Single-phase keeps the coolant liquid through the cold plate and carries heat as a temperature rise, usually with water or water-glycol. It is the mature default. Two-phase boils a dielectric or refrigerant on the plate and carries heat as latent heat, moving more heat at lower flow but at higher cost and complexity.
Does direct-to-chip cooling still need air?
Yes. The cold plate cools only the CPUs and GPUs, so the memory, drives, network cards, and power supplies still need air, commonly the 20 to 30 percent of the rack heat the liquid does not carry. A direct-to-chip rack is a hybrid, and undersizing that residual air path is a common and costly planning mistake.
What coolant is used in direct-to-chip liquid cooling?
Single-phase loops usually run water or a water-glycol mix such as PG25, roughly 75 percent water to 25 percent propylene glycol, with a corrosion inhibitor. Two-phase loops use a dielectric or refrigerant that boils on the plate. The chip and CDU vendors specify the approved fluid and quality spec, and off-spec coolant fouls cold plates.
How is a liquid leak kept away from the electronics?
Protection is layered: dripless dry-break quick-disconnects at the connections, resistive leak-detection cable at the low points tied to automatic isolation valves and the building management system, and on some designs a negative-pressure loop that pulls air in rather than pushing coolant out on a breach. The strategy is designed for the leak you will eventually have.
What happens if the wrong metals are mixed in the coolant loop?

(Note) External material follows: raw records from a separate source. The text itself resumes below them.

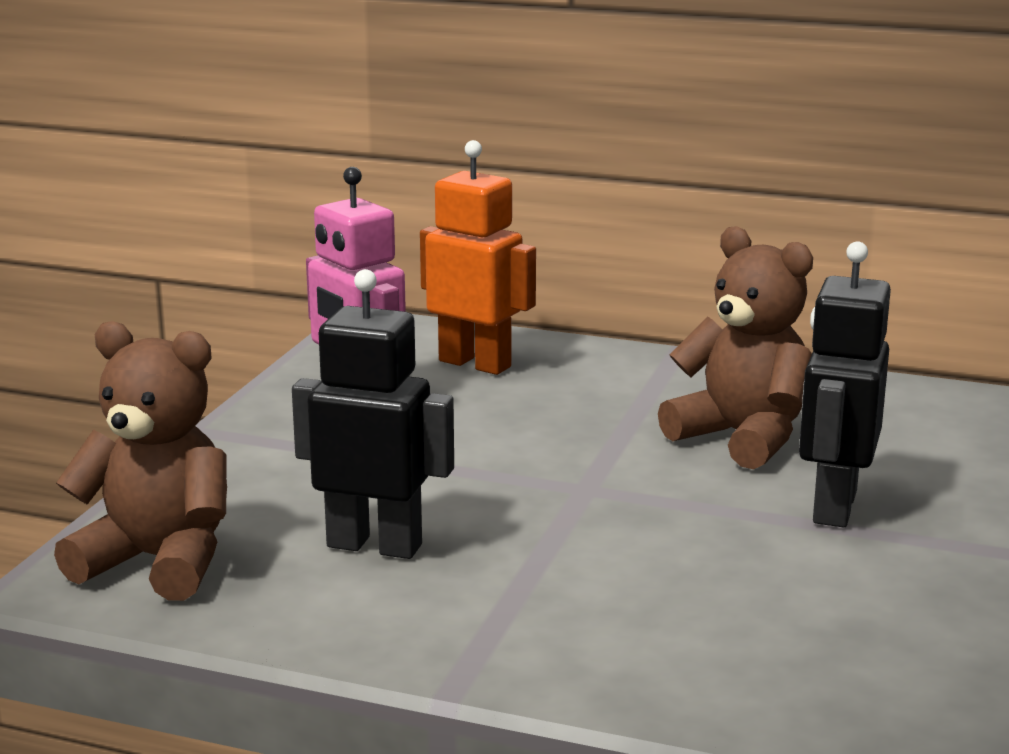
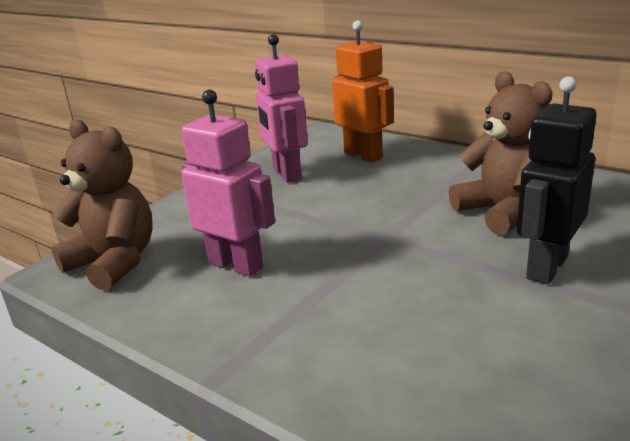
camera: 20 degrees right, 5 degrees up
black robot [292,269,454,559] -> pink robot [181,89,275,277]

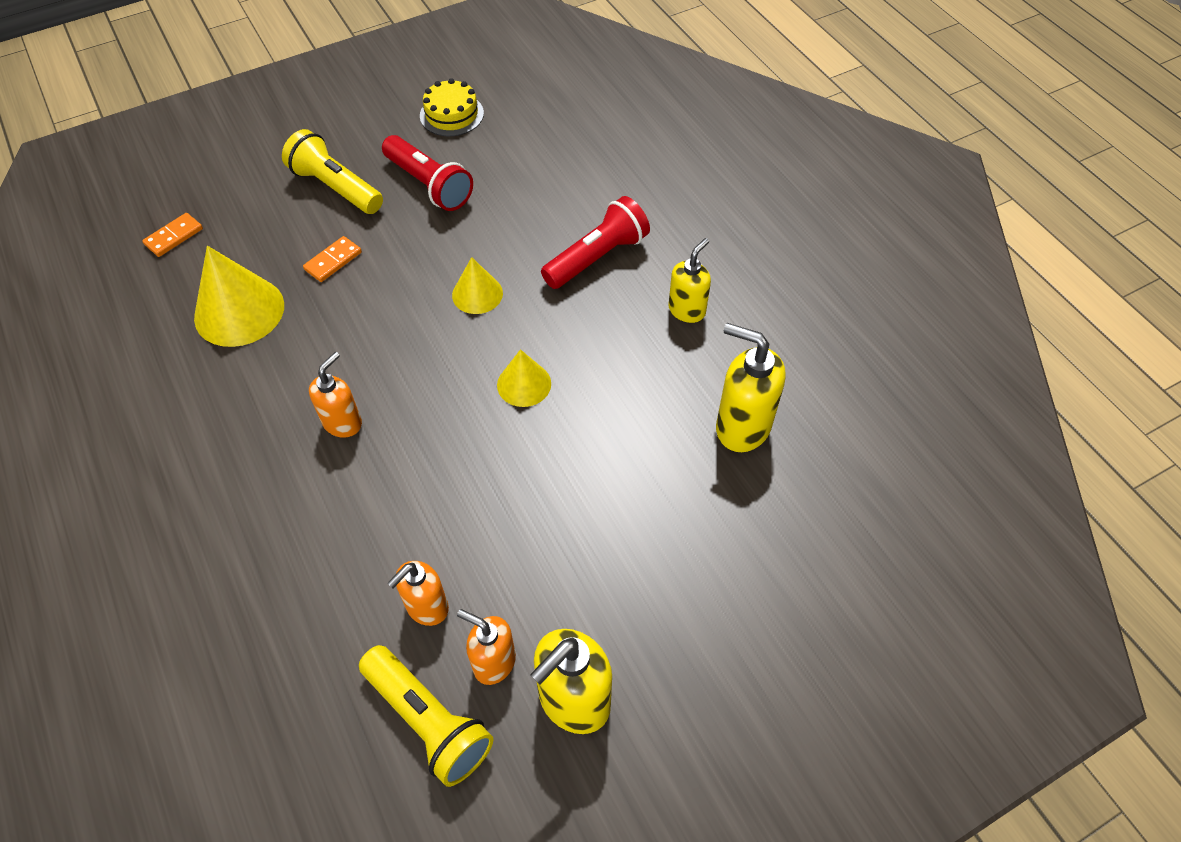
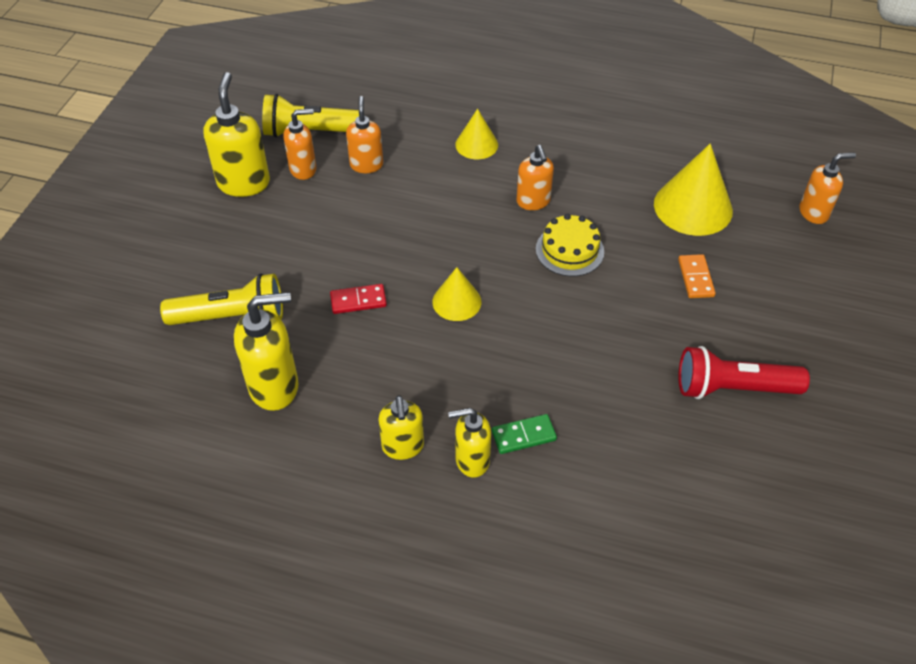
camera: 135 degrees right, 5 degrees down
orange domino [142,213,203,257] -> orange soap dispenser [800,153,856,224]
yellow flashlight [282,129,383,214] -> yellow flashlight moved to [160,273,283,325]
yellow cake [420,78,484,136] -> yellow cake moved to [536,214,604,277]
yellow cone [452,257,503,314] -> yellow cone moved to [455,109,498,159]
red flashlight [541,196,650,289] -> green domino [492,414,557,454]
none -> red domino [330,284,387,314]
none -> yellow soap dispenser [448,408,491,478]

Mixing incompatible wetted metals, classically aluminum and copper, sets up a galvanic cell where one metal corrodes preferentially. The corrosion products travel to the narrow cold-plate channels and choke them, throttling the chip. The cold plates, manifolds, piping, and inhibitor chemistry have to be chosen as a system per the vendor's wetted-materials list.
Can direct-to-chip cooling be added to an existing air-cooled data center?
Yes, but the deciding constraint is usually facility water, not the racks. Where there is no facility water to reach, a liquid-to-air CDU rejects chip heat into the room air, which relocates rather than removes the building load. The rack stays hybrid, so the existing air handling still cools the residual load.